Gatton, already a classic case of a ‘pocket borough’, was controlled by Thomas Turgis, the son of a London Grocer, who bought the manor in 1654 and sat for the constituency in 13 consecutive Parliaments. His cautiously country politics harmonized with those of the owners of Upper Gatton, which passed from the Oldfield family to the Thompsons during this period. The constable of the parish acted as returning officer, and the indentures were signed by some 15 or 20 ‘inhabitants’ and ‘burgesses’, many of them local gentlemen, others imported from London for the occasion. The unfortunate constable serving in 1660 had to cope not only with the rarity of a contested election but also with a dead heat. On one indenture he accordingly returned Turgis and William Oldfield, on another Roger James. A third indenture was submitted without the constable’s signature in favour of James and Robert Wood, who had represented the county in the second Protectorate Parliament; but this was ignored by the elections committee. On 5 May Edward Turnor reported:

Thomas Turgis, William Oldfield and Roger James, esquires, who were returned by two several indentures, had all of them equal votes; and that Robert Wood, esquire, who is returned in the same indenture with the said Roger James, had the minority of votes; and the opinion of the committee that the whole election is void.

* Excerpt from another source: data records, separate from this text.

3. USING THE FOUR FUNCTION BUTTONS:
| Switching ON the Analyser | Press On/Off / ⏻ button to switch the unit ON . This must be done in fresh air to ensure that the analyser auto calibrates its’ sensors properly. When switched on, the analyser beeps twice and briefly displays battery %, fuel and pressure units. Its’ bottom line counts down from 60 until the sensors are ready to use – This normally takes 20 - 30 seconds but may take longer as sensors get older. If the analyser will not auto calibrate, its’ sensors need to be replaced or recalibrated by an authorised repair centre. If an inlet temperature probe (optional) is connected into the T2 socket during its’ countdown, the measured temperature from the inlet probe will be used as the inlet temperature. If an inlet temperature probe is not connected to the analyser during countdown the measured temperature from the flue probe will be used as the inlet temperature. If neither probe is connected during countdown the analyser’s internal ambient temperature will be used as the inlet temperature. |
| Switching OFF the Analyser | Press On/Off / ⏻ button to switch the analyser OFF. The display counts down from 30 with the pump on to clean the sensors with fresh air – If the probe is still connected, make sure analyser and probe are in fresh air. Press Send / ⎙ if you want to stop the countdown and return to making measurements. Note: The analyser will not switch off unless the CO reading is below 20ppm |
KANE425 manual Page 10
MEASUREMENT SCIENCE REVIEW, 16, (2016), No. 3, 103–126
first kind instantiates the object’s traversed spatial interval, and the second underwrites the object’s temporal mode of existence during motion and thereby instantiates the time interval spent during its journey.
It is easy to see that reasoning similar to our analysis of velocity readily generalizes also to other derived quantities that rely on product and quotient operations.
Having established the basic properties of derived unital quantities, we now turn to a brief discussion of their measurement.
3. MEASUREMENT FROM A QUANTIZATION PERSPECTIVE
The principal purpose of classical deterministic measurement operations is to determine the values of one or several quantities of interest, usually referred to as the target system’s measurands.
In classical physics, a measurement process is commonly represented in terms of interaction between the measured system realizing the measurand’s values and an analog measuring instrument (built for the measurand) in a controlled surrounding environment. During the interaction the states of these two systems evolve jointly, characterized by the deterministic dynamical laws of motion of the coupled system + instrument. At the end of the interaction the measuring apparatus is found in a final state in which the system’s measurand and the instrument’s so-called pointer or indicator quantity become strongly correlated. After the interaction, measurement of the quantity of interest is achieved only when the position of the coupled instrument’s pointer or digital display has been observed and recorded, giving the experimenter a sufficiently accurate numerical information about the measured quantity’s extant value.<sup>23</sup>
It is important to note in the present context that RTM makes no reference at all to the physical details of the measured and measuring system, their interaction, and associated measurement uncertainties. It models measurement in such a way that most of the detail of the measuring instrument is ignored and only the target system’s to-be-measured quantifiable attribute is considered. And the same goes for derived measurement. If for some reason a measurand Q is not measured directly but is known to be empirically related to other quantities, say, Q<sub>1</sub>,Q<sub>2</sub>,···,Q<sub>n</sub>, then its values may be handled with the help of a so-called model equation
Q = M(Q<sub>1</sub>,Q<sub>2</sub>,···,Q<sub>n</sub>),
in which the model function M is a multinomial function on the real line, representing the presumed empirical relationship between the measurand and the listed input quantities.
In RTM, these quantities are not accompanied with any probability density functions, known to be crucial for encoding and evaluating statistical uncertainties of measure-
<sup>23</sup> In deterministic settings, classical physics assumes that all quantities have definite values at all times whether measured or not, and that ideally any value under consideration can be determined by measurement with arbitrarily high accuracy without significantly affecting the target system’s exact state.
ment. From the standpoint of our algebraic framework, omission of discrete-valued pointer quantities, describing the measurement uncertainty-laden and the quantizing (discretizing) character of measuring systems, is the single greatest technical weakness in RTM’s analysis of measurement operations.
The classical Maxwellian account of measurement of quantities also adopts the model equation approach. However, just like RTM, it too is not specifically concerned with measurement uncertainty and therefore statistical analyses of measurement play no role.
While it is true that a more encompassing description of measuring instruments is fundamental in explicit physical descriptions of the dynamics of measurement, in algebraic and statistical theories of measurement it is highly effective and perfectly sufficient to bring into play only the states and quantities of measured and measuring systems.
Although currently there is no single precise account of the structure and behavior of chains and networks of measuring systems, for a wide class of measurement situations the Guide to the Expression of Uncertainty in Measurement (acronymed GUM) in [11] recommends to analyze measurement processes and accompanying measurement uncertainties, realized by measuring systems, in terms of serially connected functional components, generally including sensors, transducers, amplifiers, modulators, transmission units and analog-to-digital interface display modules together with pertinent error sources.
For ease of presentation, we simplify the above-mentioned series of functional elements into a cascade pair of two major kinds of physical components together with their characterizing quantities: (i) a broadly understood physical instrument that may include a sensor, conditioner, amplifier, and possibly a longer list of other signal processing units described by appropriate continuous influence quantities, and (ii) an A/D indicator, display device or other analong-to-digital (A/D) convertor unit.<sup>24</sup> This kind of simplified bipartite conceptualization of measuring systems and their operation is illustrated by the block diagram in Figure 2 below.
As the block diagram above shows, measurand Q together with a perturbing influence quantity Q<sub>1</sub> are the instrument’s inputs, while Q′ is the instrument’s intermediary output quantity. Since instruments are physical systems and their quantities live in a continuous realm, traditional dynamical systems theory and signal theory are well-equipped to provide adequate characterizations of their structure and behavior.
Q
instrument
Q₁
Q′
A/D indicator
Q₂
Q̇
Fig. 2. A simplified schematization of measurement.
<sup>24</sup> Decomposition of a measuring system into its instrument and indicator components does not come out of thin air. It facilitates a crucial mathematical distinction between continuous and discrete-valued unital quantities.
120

The House agreed, and at the ensuing by-election, held after the Restoration, Turgis was re-elected with the royalist Sir Edmund Bowyer. In 1661 Bowyer was returned for Surrey and James for Reigate. Oldfield took the second seat at Gatton, apparently without opposition. After his death the Upper Gatton interest passed to Maurice Thomson as guardian of the young heir; but his Cromwellian past precluded him from exercising it, and Sir Nicholas Carew was elected to fill the vacancy ‘with the unanimous assent and consent of the majority of the freemen’. Carew and Turgis continued to represent Gatton in the Exclusion Parliaments, though there was opposition at one election from Sir John Thompson, who had succeeded to the Oldfield estate. On this occasion ‘Mr Turgis brought some persons down from London, as having estates in Nutwood’, and their votes for the sitting Members were accepted by the constable, though they were total strangers to the constituency. In James II’s Parliament Thompson replaced Carew, a prominent exclusionist, and held the seat until he was raised to the peerage in 1696. Carew died on 9 Jan. 1688, and the royal electoral agents correctly reported that ‘the town belongs to Sir John Thompson and Mr Turgis, who will be chosen’.1VCH Surr. iii. 198-9; CJ, viii. 13; xi. 626; Duckett, Penal Laws (1883), 250.

Author
Notes
  • 1. VCH Surr. iii. 198-9; CJ, viii. 13; xi. 626; Duckett, Penal Laws (1883), 250.